--- Bloco de texto ---

A tendência a reduzir o jornalismo a um trabalho de simples transmissão de diversas versões oculta a falácia de que a captação da verdade é um sonho romântico. Com efeito, se a verdade fosse impossível de alcançar, a simples apresentação das versões (ouvir o outro lado) representaria o único procedimento válido. Josemaría Escrivá rejeita essa atitude míope e empobrecedora. “Informar”, diz ele, “não é ficar a meio caminho entre a verdade e a mentira.” O bom jornalista é aquele que aprofunda, vai atrás da verdade que, como dizia o grande jornalista Claudio Abramo, frequentemente está camuflada atrás da verdade aparente. É, sobretudo, aquele que não se esconde por trás de uma neutralidade falsa e cômoda.
Ao mesmo tempo que defende os direitos da verdade, São Josemaría Escrivá não deixa de enfatizar o valor insubstituível da liberdade humana – particularmente da liberdade de expressão e de pensamento – contra todas as formas de sectarismo e de intolerância. E ao contemplar o dogmatismo que tantas vezes preside as relações humanas, manifesta uma sentida queixa: “Que coisa triste é ter mentalidade cesarista e não compreender a liberdade dos demais cidadãos, nas coisas que Deus deixou ao juízo dos homens”. Para ele, o pluralismo nas questões humanas não é apenas algo que deve ser tolerado, mas, sim, amado e procurado.

--- Dados brutos ---

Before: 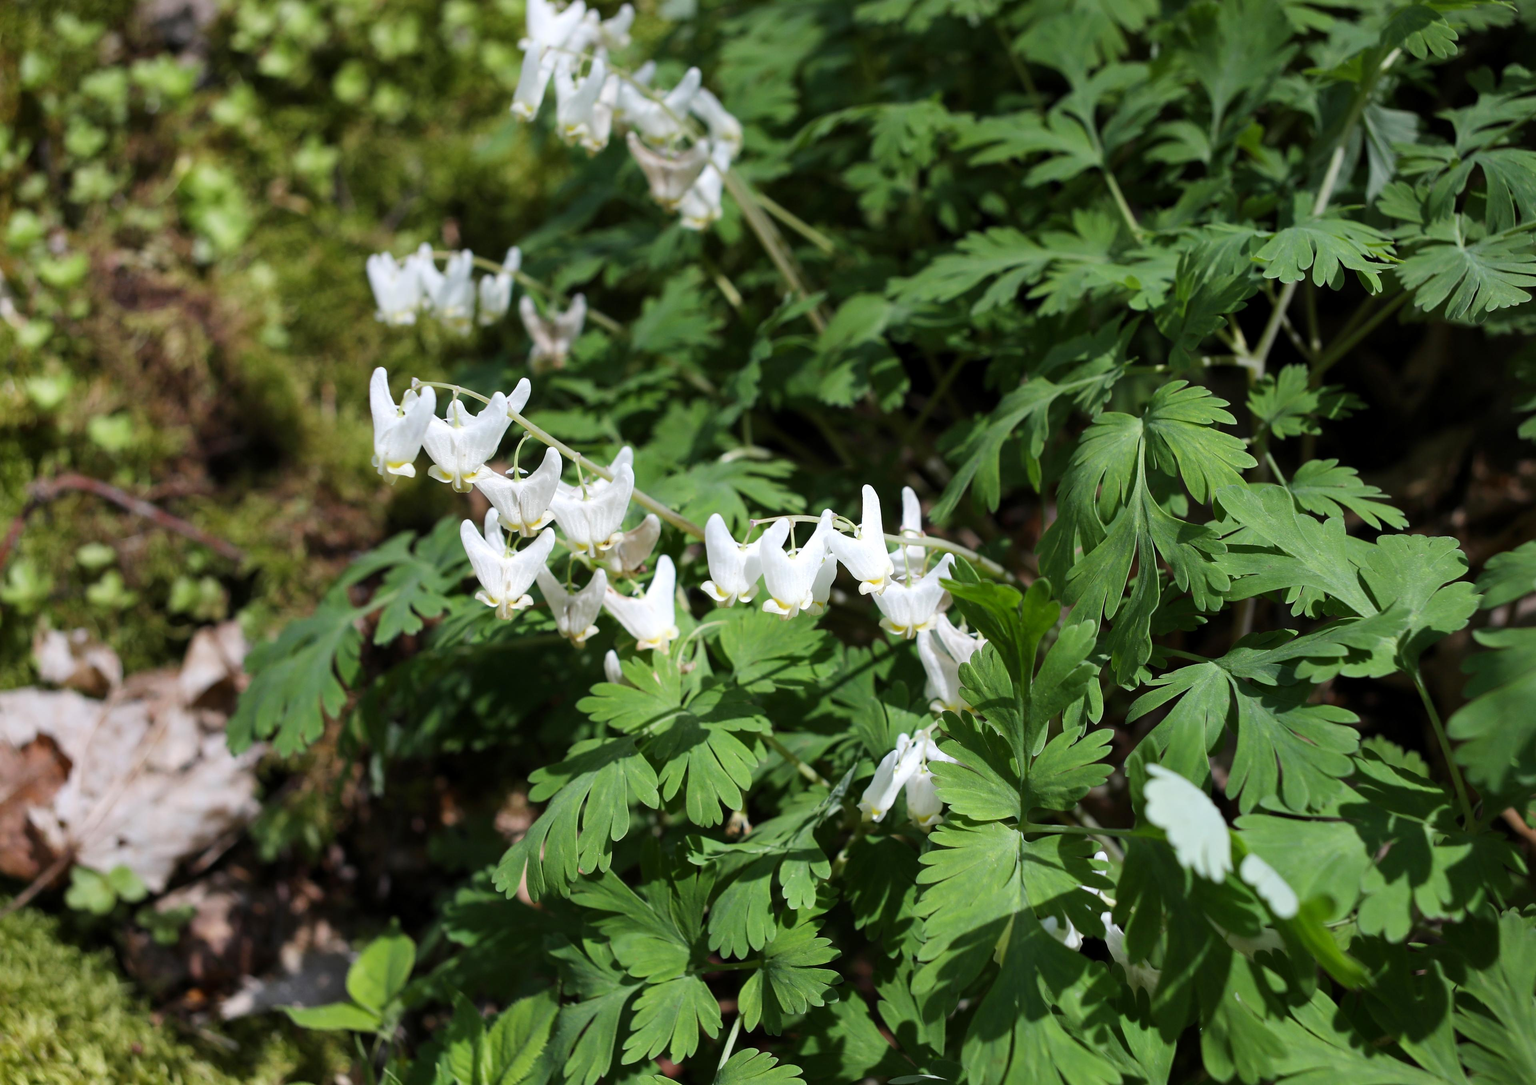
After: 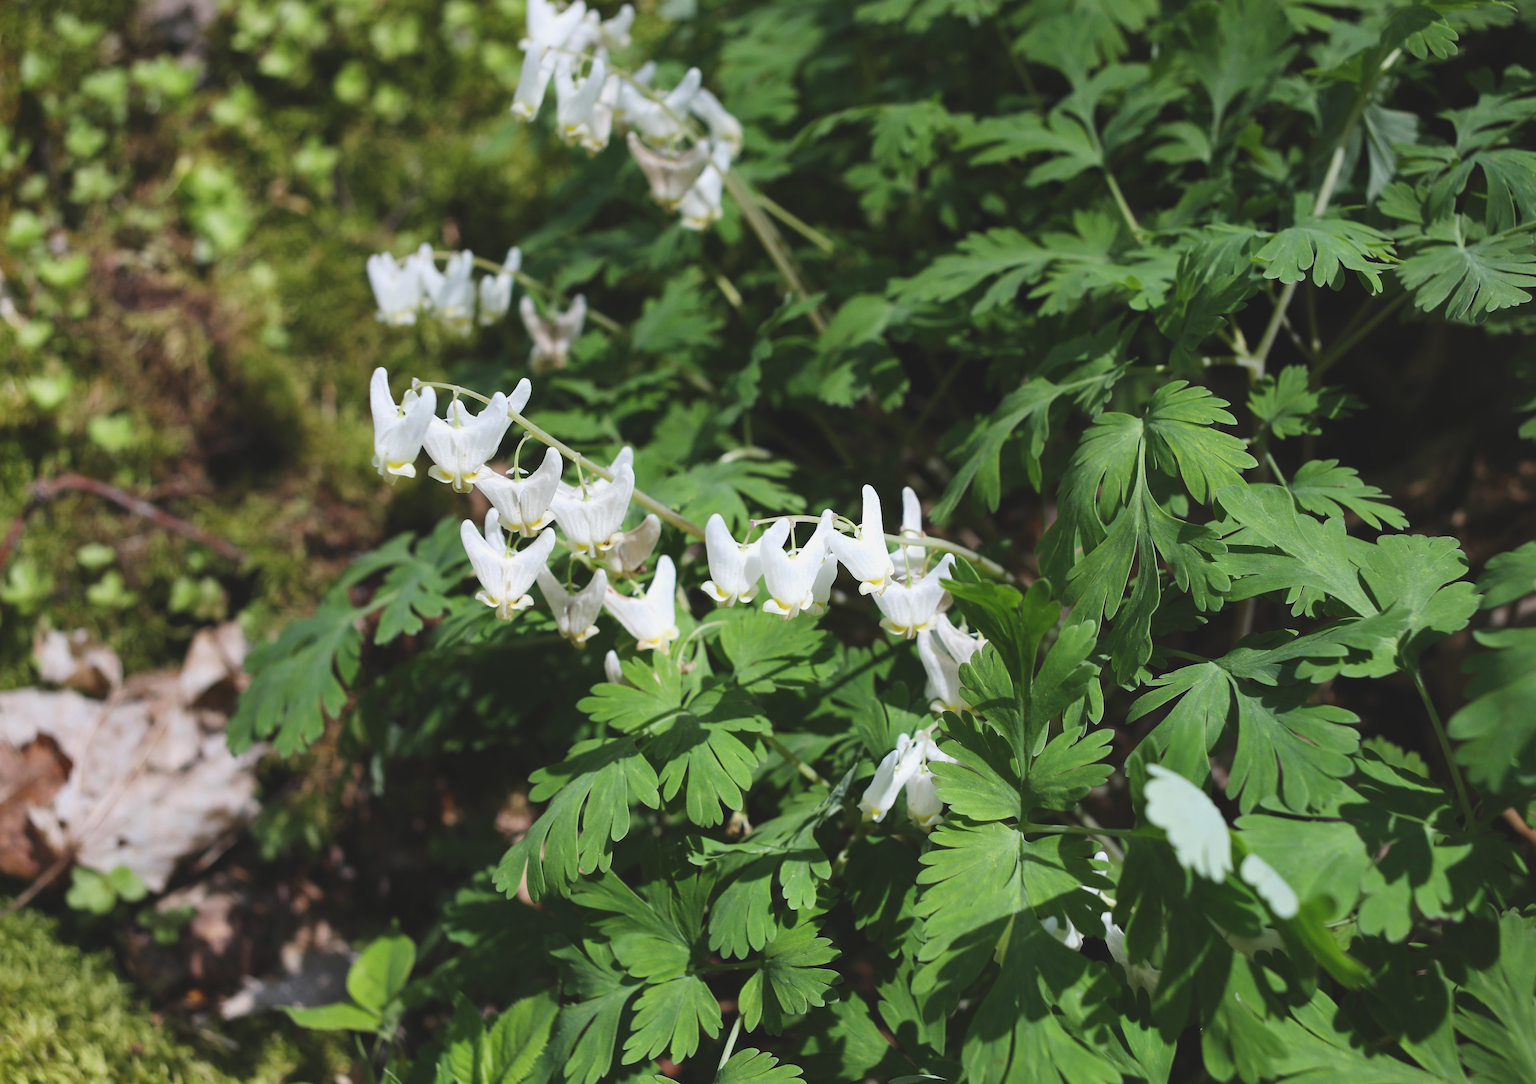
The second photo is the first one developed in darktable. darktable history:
contrast brightness saturation: contrast 0.1, brightness 0.03, saturation 0.09
exposure: black level correction -0.014, exposure -0.193 EV, compensate highlight preservation false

---

[Conjunto de exercícios]
- 1) Liste as atitudes que o texto sobre jornalismo e verdade atribui ao bom jornalista.
- 2) Segundo o texto sobre jornalismo e verdade, o que Josemaría Escrivá afirma que informar não é?
- 3) Prossiga o texto sobre jornalismo e verdade a partir da última frase apresentada.

[Resultados finais]
- 1)
- Aprofunda.
- Vai atrás da verdade que frequentemente está camuflada atrás da verdade aparente.
- Não se esconde por trás de uma neutralidade falsa e cômoda.

- 2) Informar não é ficar a meio caminho entre a verdade e a mentira.

- 3)
Na sua defesa da liberdade, no entanto, não ficava num conceito descomprometido, mas mergulhava na raiz existencial profunda da liberdade: o amor – amor a Deus, amor aos homens, amor à verdade. O bom jornalismo, verdadeiramente livre, está profundamente comprometido com a dignidade do homem e com uma perspectiva de serviço à sociedade.
Simpático e carismático, São Josemaría vislumbrava no cotidiano, nas coisas simples e comuns, o ponto de encontro entre Deus e os homens. “A vocação cristã consiste em transformar em poesia heroica a prosa de cada dia”. A família, o trabalho, as relações sociais, tudo o que compõe o mosaico da nossa vida é matéria para ser santificada. O cristianismo encarnado nas realidades cotidianas: eis o miolo da proposta de Escrivá. E sublinhava, numa advertência contra todas as manifestações de espiritualismo mal-entendido e de beatice: “Ou sabemos encontrar o Senhor na nossa vida de todos os dias, ou não o encontraremos nunca”.
São Josemaría, um santo alegre e otimista, olha a vida com uma lente extremamente positiva: “O mundo não é ruim, porque saiu das mãos de Deus”. O autêntico cristão não vive de costas para o mundo nem encara o seu tempo com inquietação ou nostalgia do passado. “Qualquer modo de evasão das honestas realidades diárias é para os homens e mulheres do mundo coisa oposta à vontade de Deus.” A luta do nosso tempo, com suas luzes e suas sombras, é sempre o desafio mais fascinante.